If I'm not wrong you don't detect prompt injection done in the tool results? Any plans for that?
I'd like to remind you that tools is a json array to any modern llm inference api. That rather than returning text, tells you which function to call.
I'm all for abstraction of a level of indirection. But this is pushing things too far.
We now have an entire ecosystem, layers of unneeded engineering, cohorts of talent and capital going to create man in the middle servers that forces us to get this array from around the world + maintain a server with several gb of deps to get a json array that you should't trust.
2) It makes sense if every server has a tools.txt equivalent of their own swagger. Eg i would trust google photos to maintain and document their tools rather than the 10,000 MCP servers possibly alive for no reason and already out of date by the time you are done reading this comment. In addition to being over engineered, to trust a random server as a proxy never made any sense.
3) nobody wants to run servers. Can't find this meme, but found it here on HN several times.

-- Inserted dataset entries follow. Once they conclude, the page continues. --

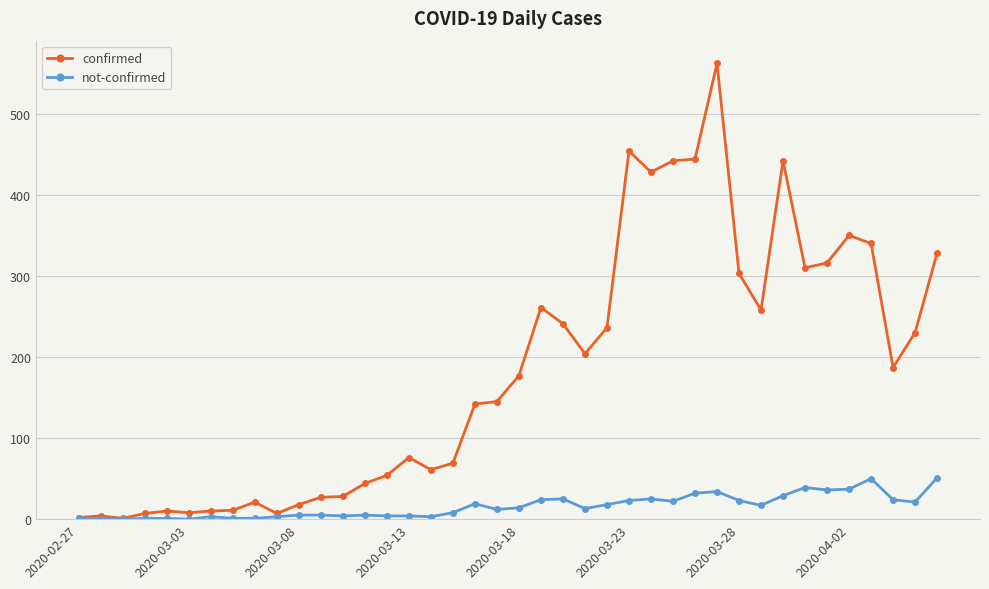

What is the maximum value for not-confirmed?

51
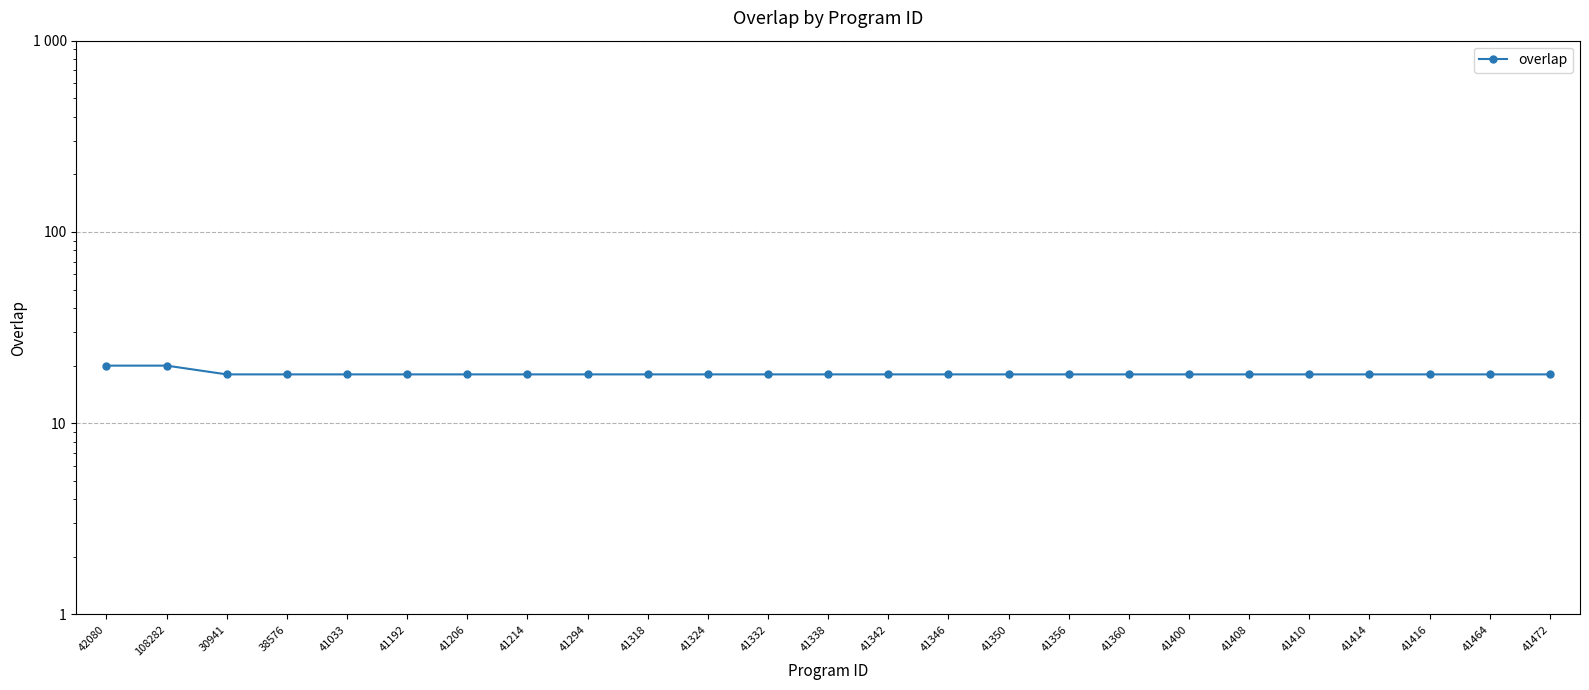

At which label is the value closest to 19?

42080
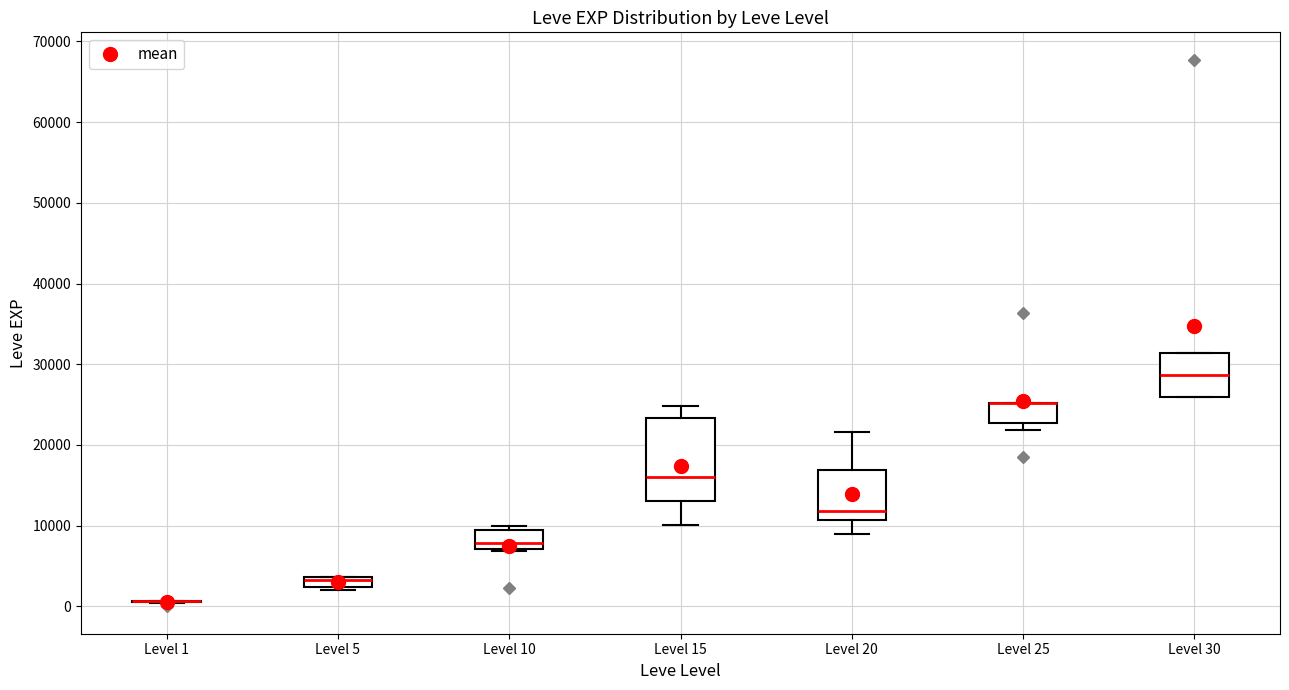

Comparing the boxes themselves (not the whiskers), which one is the tallest?

Level 15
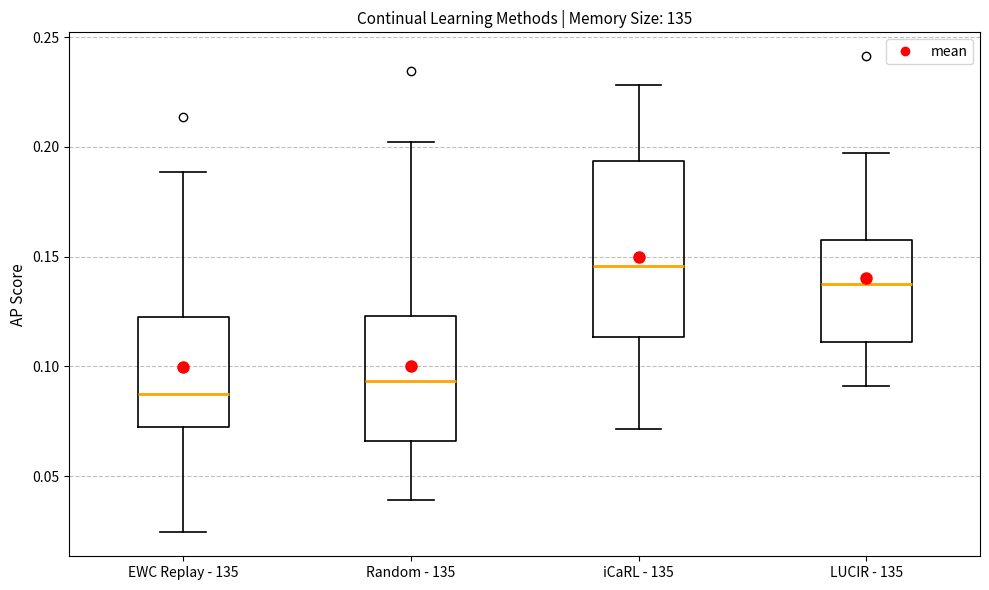

Which box's median line is the highest?

iCaRL - 135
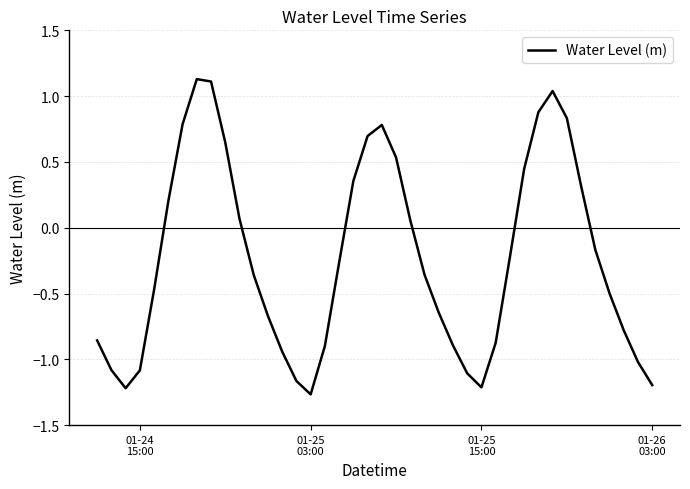

What is the difference between the maximum and minimum values?

2.4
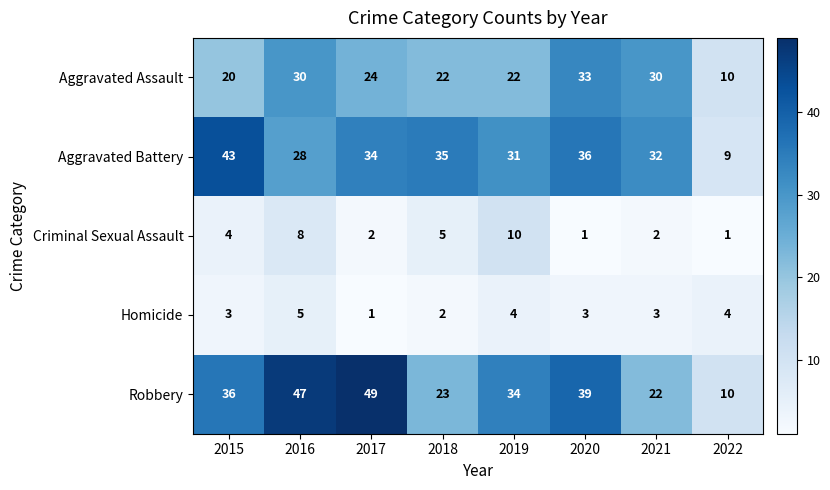

Which series has the largest total across all categories?

Robbery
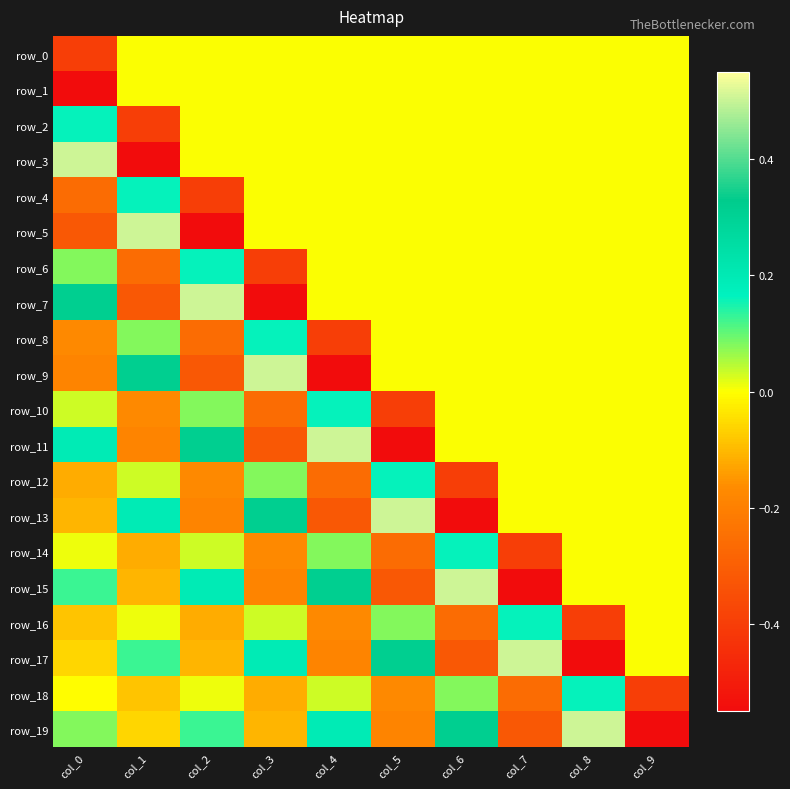

The value of row_17 at col_0 is -0.1. True or false?

False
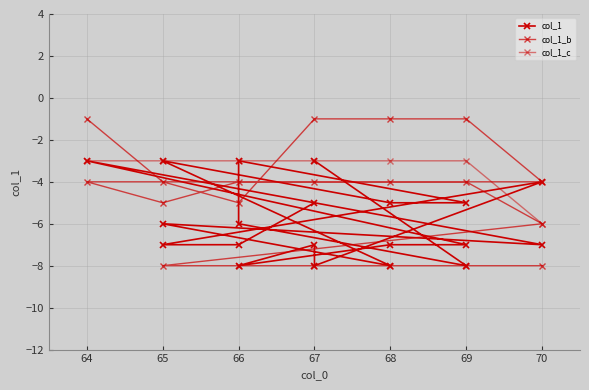

Reading right to left, what are all the values shown in this chart?

67=-5	66=-7	65=-7	70=-4	67=-8	67=-7	66=-8	68=-7	69=-7	64=-3	70=-7	65=-6	68=-8	65=-3	68=-5	69=-5	66=-3	66=-6	69=-8	67=-3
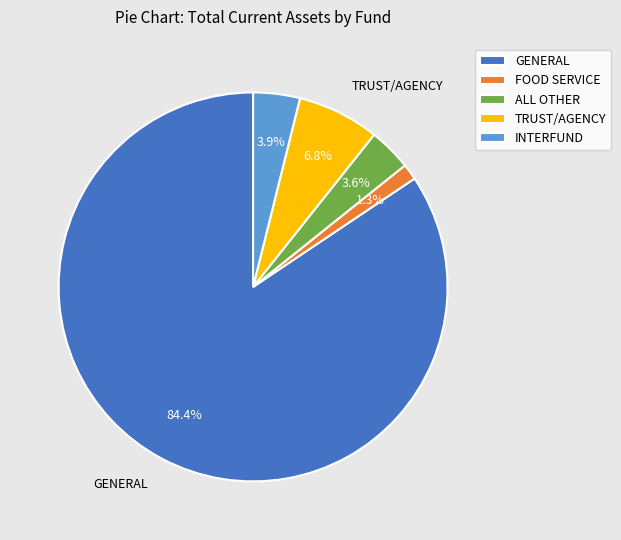

To the nearest percent, what is the difference between the largest and smallest slice percentages?

83%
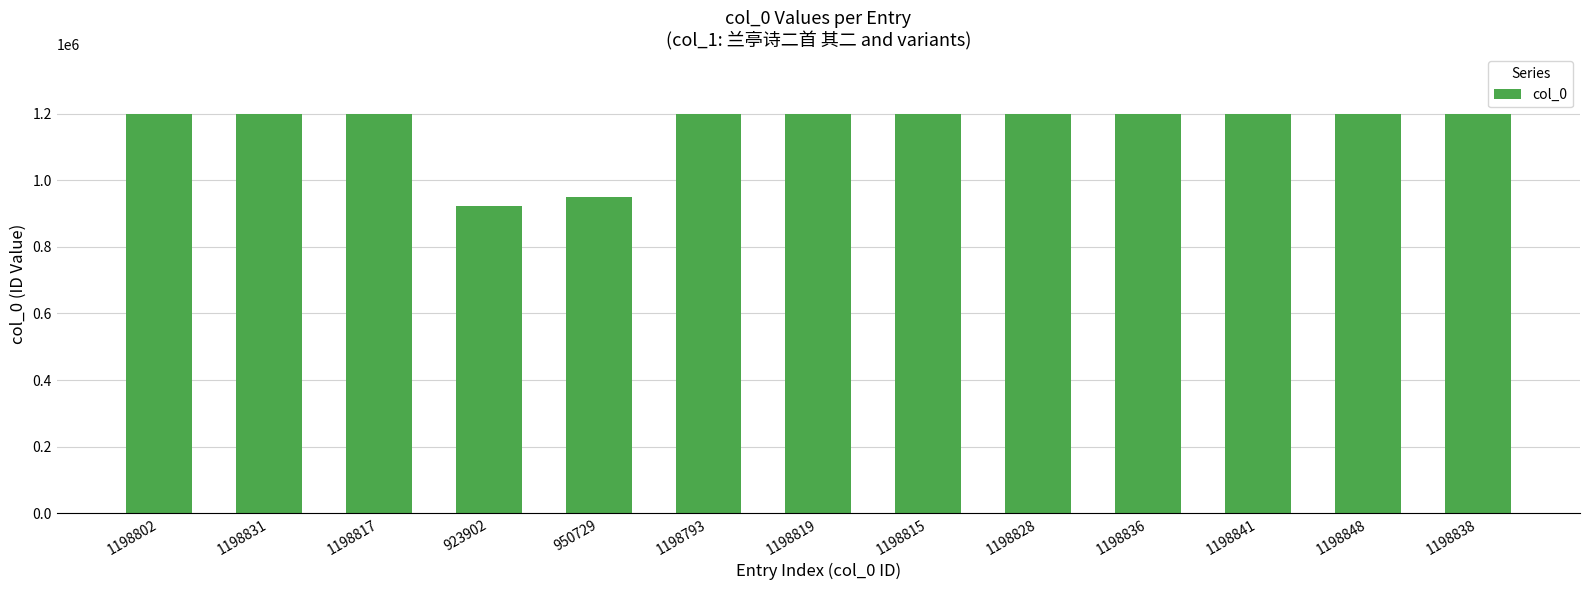

The chart shows a value of 923902 at 923902. True or false?

True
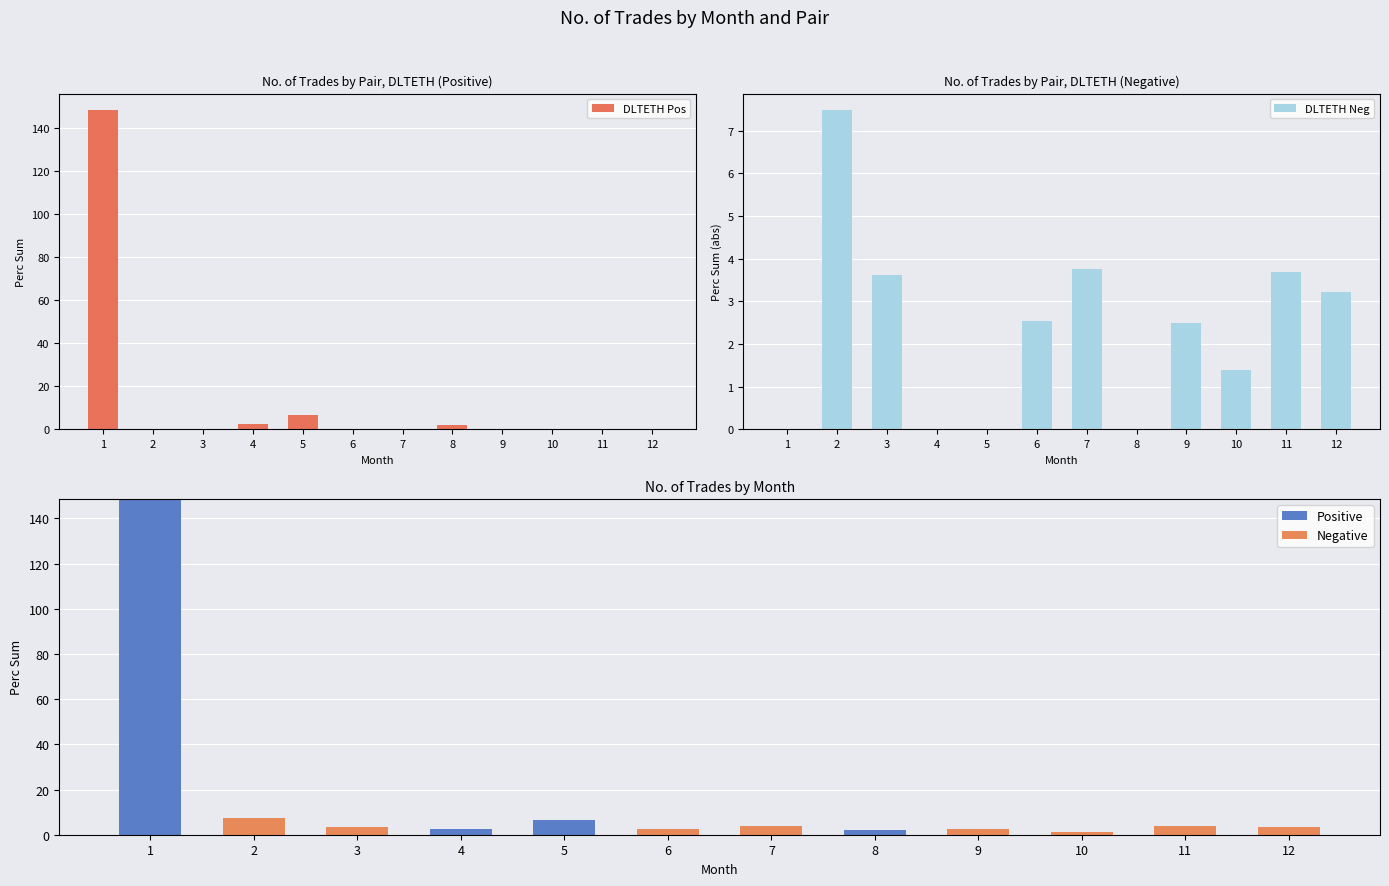

What is the sum of all Positive values?

159.7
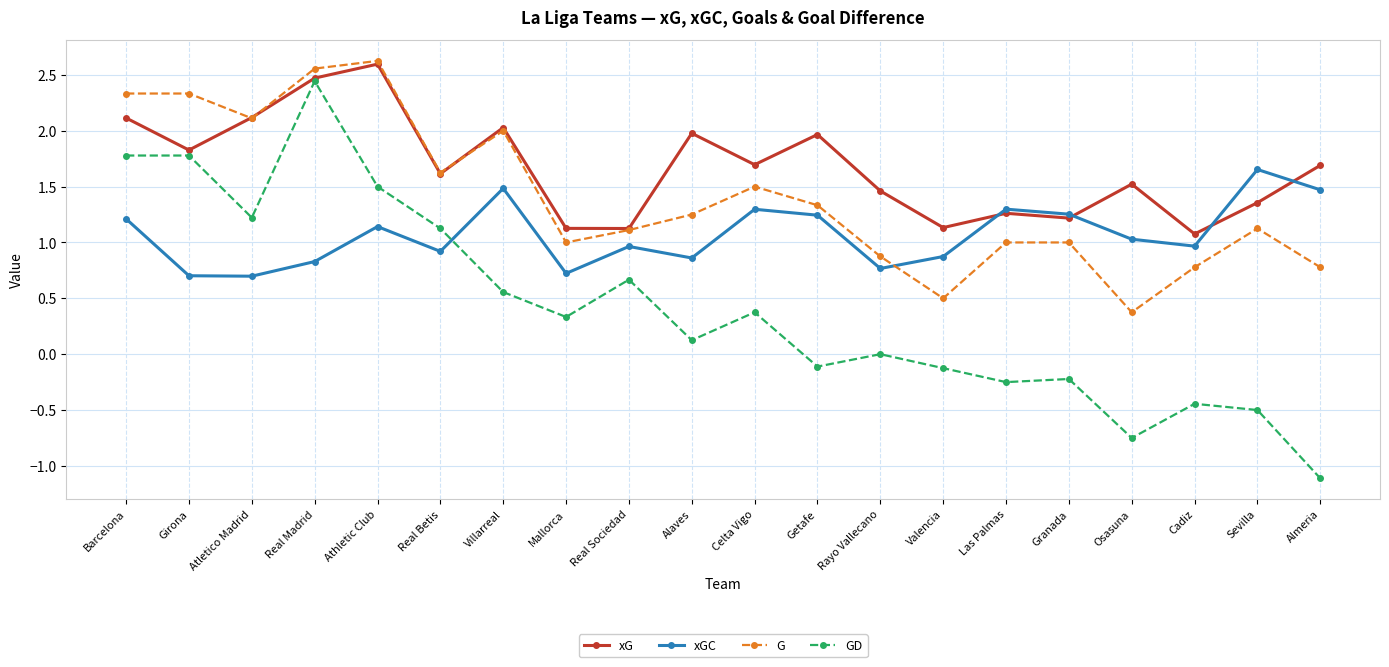

Where is the first local minimum for xG?

Girona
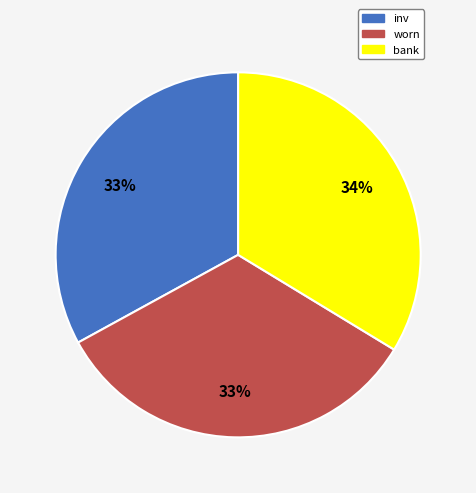

Do inv and bank together represent more than half of the pie?

Yes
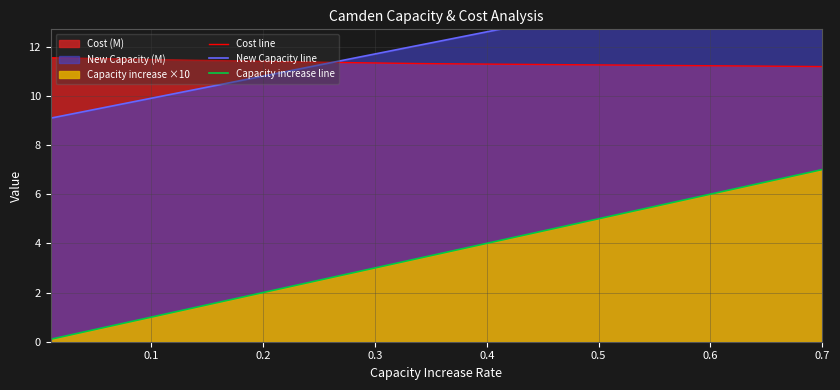

How many lines are shown in the chart?

3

Sorry but I would rather not wait a year for this industry to crash and burn and take down genai apps galore or worse, start leaking this data and your bills.
Kudos to document any security gaps though.
New! Snakeoil now AI enhanced
Looking promising, need to scan my servers :) Just added your tool to https://github.com/Puliczek/awesome-mcp-security
You install a service that gives access to a random language generator, then you try to secure it with a project that is literally a few hours old. This is like tripping over your own slippers.
Can you also secure my ~/.ssh/id_rsa2 and ~/.ssh/id_rsa_github and ~/.ssh/id_rsa_foo?
[dead]
People have been struggling with securing against SQL injection attacks for decades, and SQL has explicit rules for quoting values. I don't have a lot of faith in finding a solution that safely includes user input into a prompt, but I would love to be proven wrong.